What you will do
Please repeat, from the entries that follow, the lines from the one containing "outline of options" through the one containing "aim to create" exactly, adding nothing.

Records shown
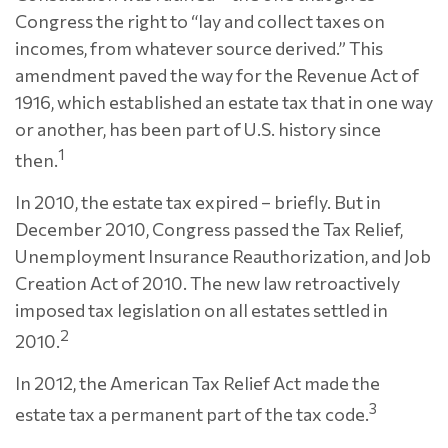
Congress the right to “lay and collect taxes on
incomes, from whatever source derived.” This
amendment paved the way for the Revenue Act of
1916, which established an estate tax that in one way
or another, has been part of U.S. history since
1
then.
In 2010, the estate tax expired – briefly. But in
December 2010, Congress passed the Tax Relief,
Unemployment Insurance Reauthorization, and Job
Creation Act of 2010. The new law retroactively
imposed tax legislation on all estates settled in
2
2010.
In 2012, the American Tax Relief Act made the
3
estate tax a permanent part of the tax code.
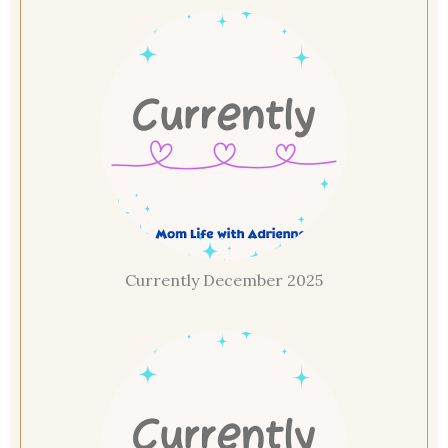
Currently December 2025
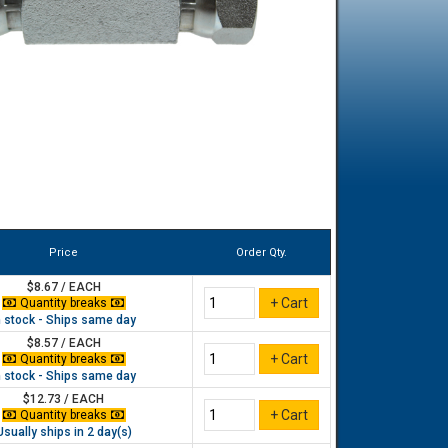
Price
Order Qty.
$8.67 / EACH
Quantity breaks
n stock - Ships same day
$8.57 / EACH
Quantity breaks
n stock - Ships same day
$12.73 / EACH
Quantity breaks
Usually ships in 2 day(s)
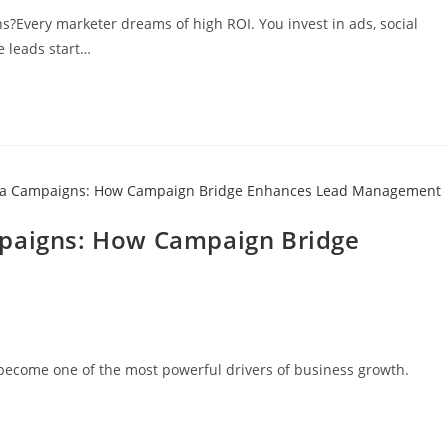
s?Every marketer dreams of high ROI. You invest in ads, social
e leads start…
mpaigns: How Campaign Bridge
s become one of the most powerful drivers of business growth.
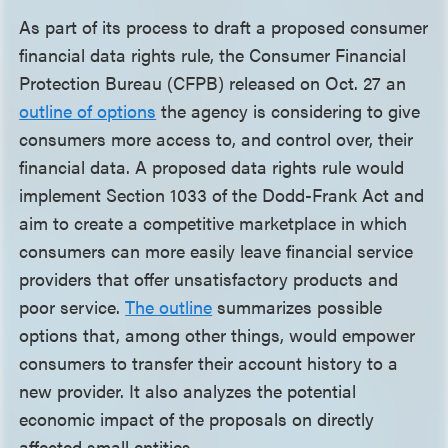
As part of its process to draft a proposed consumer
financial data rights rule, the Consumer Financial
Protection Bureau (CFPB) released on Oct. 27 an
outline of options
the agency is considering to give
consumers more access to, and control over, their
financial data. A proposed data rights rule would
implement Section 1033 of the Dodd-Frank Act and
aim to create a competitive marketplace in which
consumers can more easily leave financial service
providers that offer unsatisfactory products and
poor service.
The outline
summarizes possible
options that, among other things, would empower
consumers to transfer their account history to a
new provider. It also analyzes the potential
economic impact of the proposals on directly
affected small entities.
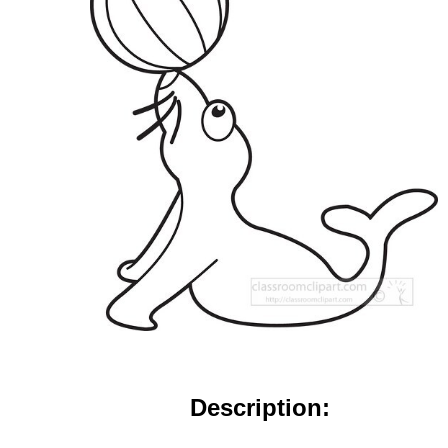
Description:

Written response
outline of options
the agency is considering to give
consumers more access to, and control over, their
financial data. A proposed data rights rule would
implement Section 1033 of the Dodd-Frank Act and
aim to create a competitive marketplace in which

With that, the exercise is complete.